Aim of the task —
Omit all pictures and transcribe only the lines in the entries below that run from the line with "Figure 2. Coordinate" through the line with "( B ) ∆ E of the".

Records for this exercise —

-- Opening Marker --

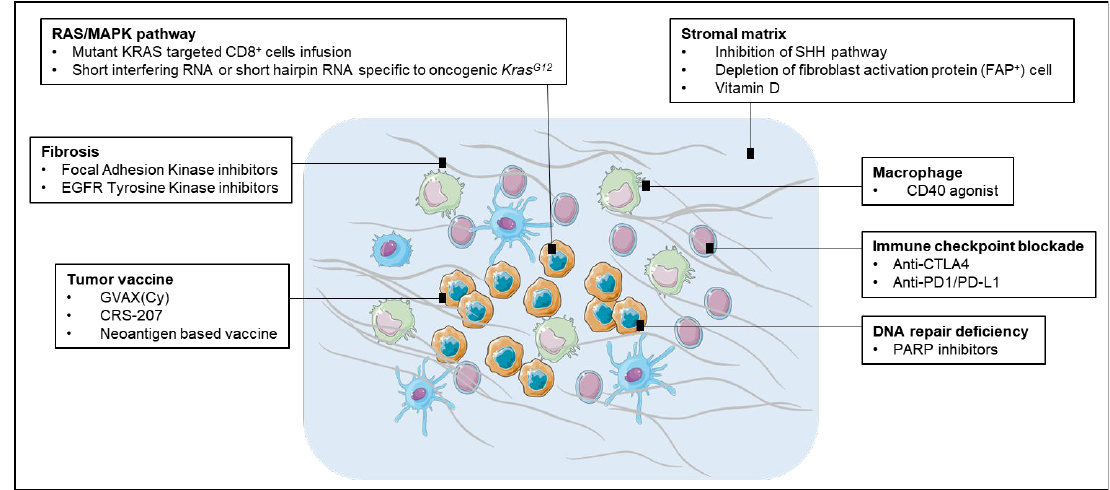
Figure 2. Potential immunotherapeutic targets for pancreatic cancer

-- Closing Marker --
-- Opening Marker --

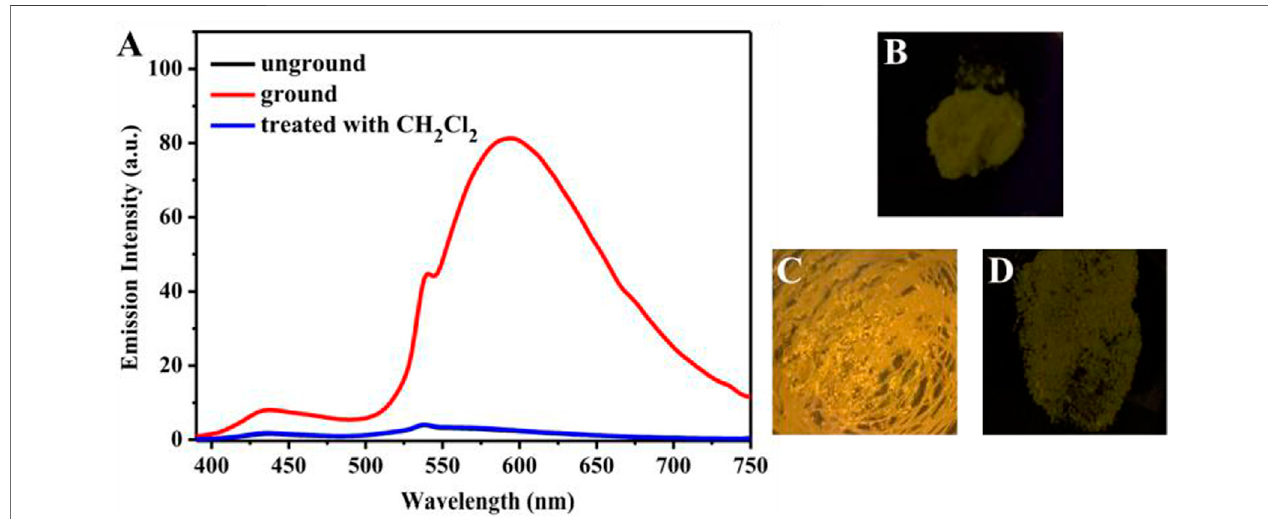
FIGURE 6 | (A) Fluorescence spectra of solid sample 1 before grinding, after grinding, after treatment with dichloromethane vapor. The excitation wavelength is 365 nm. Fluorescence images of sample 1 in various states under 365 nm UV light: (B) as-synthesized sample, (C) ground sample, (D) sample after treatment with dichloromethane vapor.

-- Closing Marker --
-- Opening Marker --

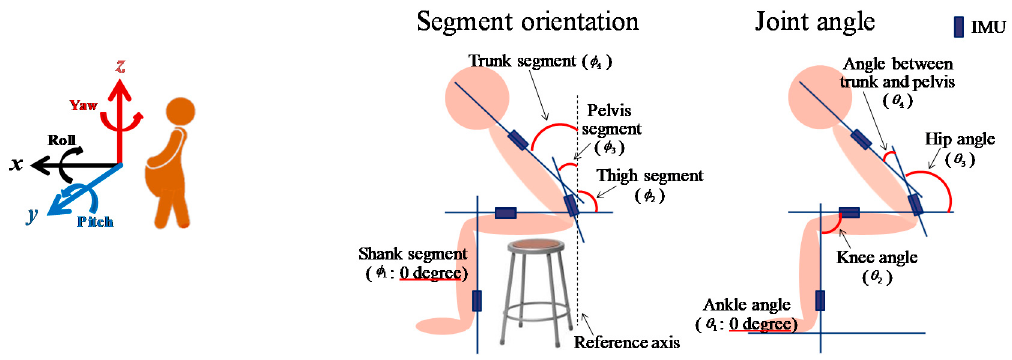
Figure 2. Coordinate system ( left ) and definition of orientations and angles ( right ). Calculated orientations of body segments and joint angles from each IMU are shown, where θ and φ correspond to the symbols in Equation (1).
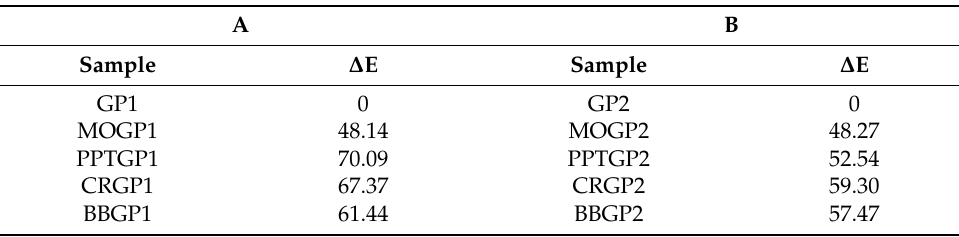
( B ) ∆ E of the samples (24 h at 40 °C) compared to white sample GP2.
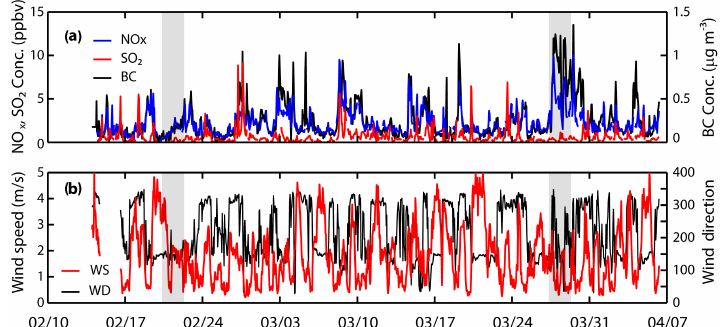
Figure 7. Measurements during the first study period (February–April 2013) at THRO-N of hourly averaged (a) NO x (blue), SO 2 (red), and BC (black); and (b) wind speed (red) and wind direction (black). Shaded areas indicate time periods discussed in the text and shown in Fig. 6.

-- Closing Marker --

Solution for this exercise —
Figure 2. Coordinate system ( left ) and definition of orientations and angles ( right ). Calculated orientations of body segments and joint angles from each IMU are shown, where θ and φ correspond to the symbols in Equation (1).
( B ) ∆ E of the samples (24 h at 40 °C) compared to white sample GP2.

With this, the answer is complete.